# Spouse visa Sponsorship letter



## darkoman (Jul 21, 2015)

Dear All,

Below is the letter I have written for my spouse and her son for the spouse visa she will be applying from India.

Please could someone read and advice if it is within the guidelines.

To Entrance Clearance Officer,
New Delhi,
India

Dear Sir / Madam,

This is a letter of sponsorship for my spouse Miss. ******** and her son Mr. ******** in their application for the United Kingdom settlement visa.

We were first introduced through matrimonial website ********.com and our first contact was on ******** May 2009 via e-mail. We exchanged numerous e–mails and phone calls over the next few weeks till we decided to meet face to face and I visited Kuwait to meet her and her family on ********. After face to face meeting and spending few days together we made our families aware of our intentions of wanting to get engaged and the ceremony took place on ******** in Kuwait. The photos of the ceremony are attached with me and my spouse with her parents and friends are present. My old passport together with the e-ticket is also attached confirming the entry and exit stamps to and from Kuwait.
★ ★ ★ ★ ★ ★ ★
**Exercise 1**
Answer these questions using the spouse visa sponsorship post:
(a) From which country will the spouse apply for the visa?
(b) Through what kind of website were the couple first introduced?
(c) In which country did the engagement ceremony take place?
**Exercise 2**
Write the next part of the spouse visa sponsorship letter, starting after its last sentence.
The items below were taken from a different source than the forum post.
★ ★ ★ ★ ★ ★ ★
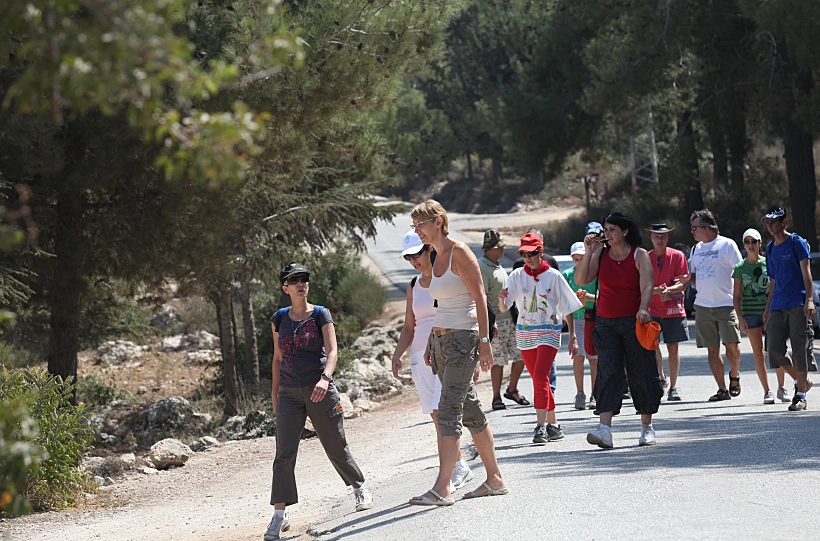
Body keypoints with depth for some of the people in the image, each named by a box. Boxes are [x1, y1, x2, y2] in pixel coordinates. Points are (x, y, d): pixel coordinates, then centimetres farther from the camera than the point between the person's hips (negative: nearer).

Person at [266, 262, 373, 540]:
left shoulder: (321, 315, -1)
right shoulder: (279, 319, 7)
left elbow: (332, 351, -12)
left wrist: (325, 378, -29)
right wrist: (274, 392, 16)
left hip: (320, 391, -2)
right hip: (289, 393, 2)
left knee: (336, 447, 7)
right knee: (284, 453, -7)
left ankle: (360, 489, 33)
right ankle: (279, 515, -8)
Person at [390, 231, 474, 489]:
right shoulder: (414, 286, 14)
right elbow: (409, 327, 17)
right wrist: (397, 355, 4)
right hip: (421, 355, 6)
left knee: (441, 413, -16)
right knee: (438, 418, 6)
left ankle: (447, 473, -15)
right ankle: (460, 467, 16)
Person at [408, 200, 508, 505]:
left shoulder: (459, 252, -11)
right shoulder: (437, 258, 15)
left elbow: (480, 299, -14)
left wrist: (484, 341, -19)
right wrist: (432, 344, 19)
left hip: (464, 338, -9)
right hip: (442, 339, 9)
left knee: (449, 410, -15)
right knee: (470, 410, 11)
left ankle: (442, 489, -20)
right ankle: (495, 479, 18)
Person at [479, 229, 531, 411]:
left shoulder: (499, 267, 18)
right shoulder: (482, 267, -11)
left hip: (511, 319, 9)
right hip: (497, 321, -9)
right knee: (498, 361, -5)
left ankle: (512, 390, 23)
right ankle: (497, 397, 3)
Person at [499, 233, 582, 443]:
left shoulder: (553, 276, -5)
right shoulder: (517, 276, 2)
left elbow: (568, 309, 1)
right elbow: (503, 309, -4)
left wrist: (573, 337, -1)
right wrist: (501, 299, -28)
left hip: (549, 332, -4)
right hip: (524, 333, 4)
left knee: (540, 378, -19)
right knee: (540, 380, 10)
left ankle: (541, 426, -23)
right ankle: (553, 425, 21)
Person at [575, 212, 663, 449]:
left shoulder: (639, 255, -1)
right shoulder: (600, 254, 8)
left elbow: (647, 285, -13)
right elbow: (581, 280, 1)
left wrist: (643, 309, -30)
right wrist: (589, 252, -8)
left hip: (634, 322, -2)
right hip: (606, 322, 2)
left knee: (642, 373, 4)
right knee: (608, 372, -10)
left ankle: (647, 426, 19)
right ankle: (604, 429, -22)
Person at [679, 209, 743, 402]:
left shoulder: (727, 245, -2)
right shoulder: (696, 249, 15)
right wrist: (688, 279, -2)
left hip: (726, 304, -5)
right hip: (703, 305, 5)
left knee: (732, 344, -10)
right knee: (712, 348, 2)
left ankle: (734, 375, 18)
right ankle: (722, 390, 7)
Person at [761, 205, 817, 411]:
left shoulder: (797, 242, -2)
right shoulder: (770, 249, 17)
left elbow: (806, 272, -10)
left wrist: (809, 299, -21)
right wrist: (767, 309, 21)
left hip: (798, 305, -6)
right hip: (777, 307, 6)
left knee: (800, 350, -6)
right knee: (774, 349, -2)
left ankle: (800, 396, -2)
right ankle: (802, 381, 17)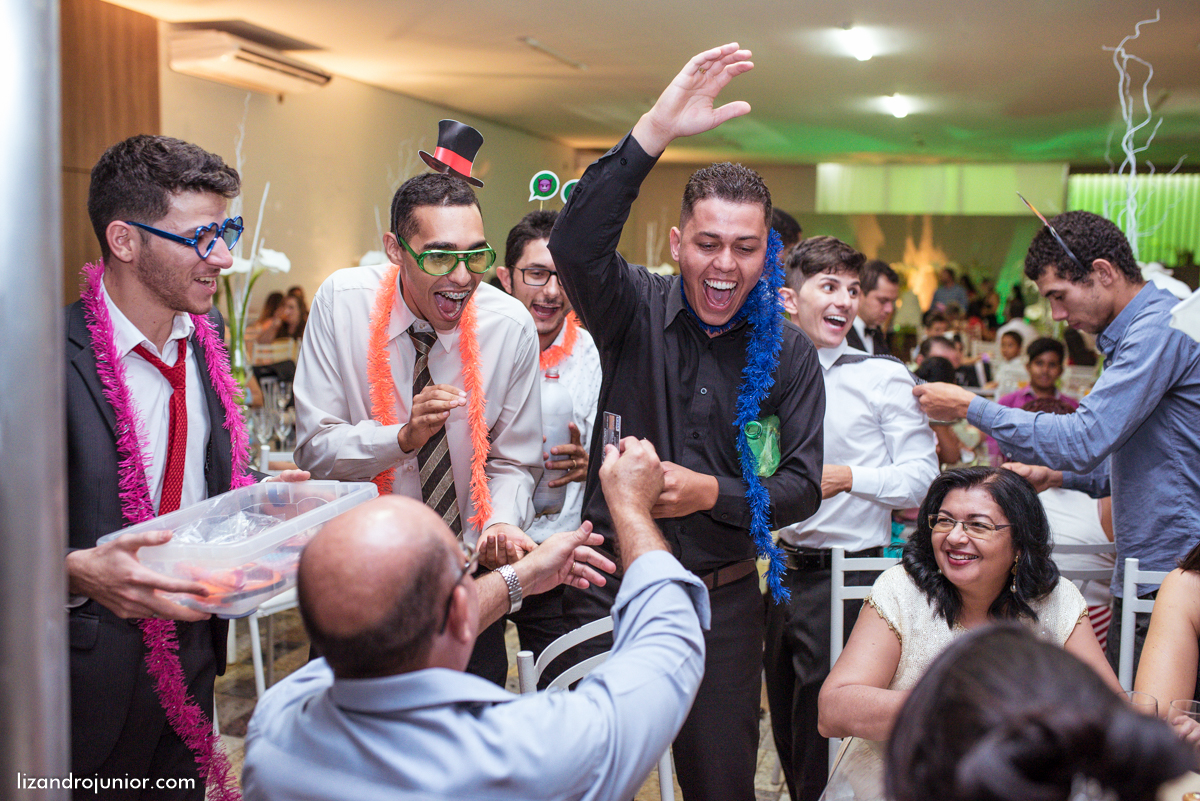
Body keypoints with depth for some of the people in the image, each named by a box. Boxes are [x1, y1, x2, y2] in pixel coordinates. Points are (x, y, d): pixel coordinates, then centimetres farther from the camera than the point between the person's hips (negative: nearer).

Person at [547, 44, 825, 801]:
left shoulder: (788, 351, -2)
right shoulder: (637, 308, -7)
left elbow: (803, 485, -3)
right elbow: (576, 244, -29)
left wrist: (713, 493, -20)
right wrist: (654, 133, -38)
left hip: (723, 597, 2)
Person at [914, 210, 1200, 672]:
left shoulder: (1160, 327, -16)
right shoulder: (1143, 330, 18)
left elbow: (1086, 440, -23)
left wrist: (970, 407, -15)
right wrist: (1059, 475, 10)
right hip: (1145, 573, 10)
★ ★ ★ ★ ★ ★ ★
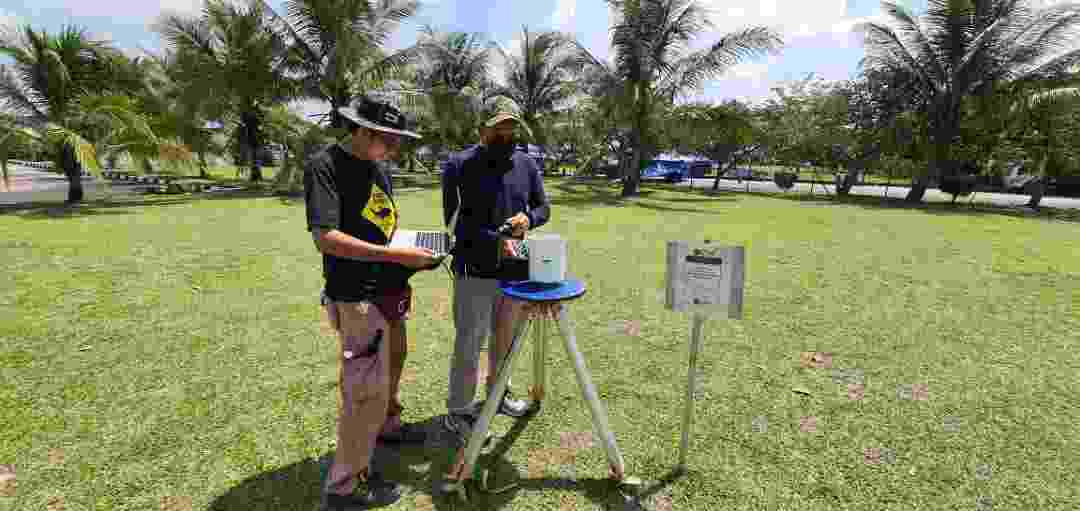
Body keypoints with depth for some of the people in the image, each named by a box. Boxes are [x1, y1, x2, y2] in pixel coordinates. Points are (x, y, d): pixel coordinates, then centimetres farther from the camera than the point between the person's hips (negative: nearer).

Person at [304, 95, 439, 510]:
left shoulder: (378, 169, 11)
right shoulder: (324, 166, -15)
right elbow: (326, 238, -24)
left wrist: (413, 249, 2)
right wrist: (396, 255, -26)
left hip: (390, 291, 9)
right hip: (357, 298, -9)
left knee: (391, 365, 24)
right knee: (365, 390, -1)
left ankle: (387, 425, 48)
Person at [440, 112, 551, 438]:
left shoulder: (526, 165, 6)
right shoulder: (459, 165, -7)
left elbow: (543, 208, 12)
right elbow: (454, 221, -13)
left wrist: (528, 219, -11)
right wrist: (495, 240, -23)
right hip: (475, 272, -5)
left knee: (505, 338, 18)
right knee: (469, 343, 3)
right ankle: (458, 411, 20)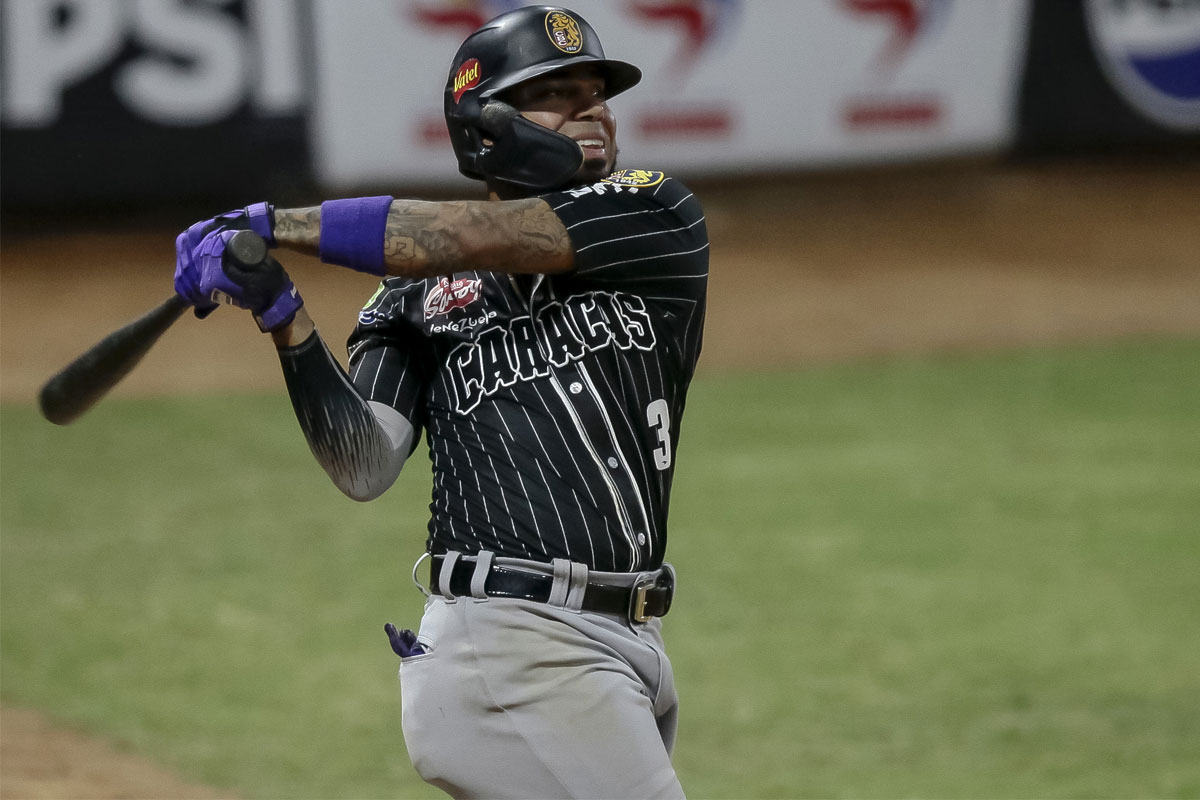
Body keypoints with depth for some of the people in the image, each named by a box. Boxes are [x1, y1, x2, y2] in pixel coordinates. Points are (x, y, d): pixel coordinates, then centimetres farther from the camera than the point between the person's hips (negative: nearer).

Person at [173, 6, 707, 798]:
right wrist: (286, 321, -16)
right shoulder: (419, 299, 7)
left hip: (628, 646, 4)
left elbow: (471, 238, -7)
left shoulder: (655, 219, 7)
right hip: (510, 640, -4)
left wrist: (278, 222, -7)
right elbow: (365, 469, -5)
★ ★ ★ ★ ★ ★ ★
**Exercise result 1**
(a) India
(b) A matrimonial website
(c) Kuwait

**Exercise result 2**
After my return to UK we mainly stayed in touch via e-mails and telephone using calling. I sponsored my spouse and her son to visit me and my family in UK and she and her son was granted 6 month multiple family visit visa by British High Commission Kuwait and she arrived in UK with her son on ******** for 17 days. She stayed at my home and photos of her and her son with my children and family are attached together with her and her son’s old passports showing the visa and entry / exit stamps to and from Heathrow, UK. 

During this time we visited Central London and also few theme parks. I applied for jobs in Kuwait after my spouse left and I was offered the job by ********. My spouse visited me on ******** for 3 days to help me pack and relocate to Kuwait with my 2 children ******** and ******** on ******** 2009. After few months of marriage planning & arrangements we finally tied the Knot on ******** 2009 (Official Marriage Registration Kuwait) at which her whole extended family from Kuwait and India was present and my extended family from also attended. The officially translated and certified Marriage transcript is provided together with the ceremony photos.

Since our marriage I & my partner always lived together with our 3 children, first in ******** Kuwait and later from 2013 in UK, sharing lots of beautiful family moments. While we were in Kuwait we took various family holidays including few trips to UK to visit my family, in February 2011 Dubai and February 2012 Saudi Arabia. Our old passports are provided as proof of our family holidays to all these countries together with the E-tickets and photos.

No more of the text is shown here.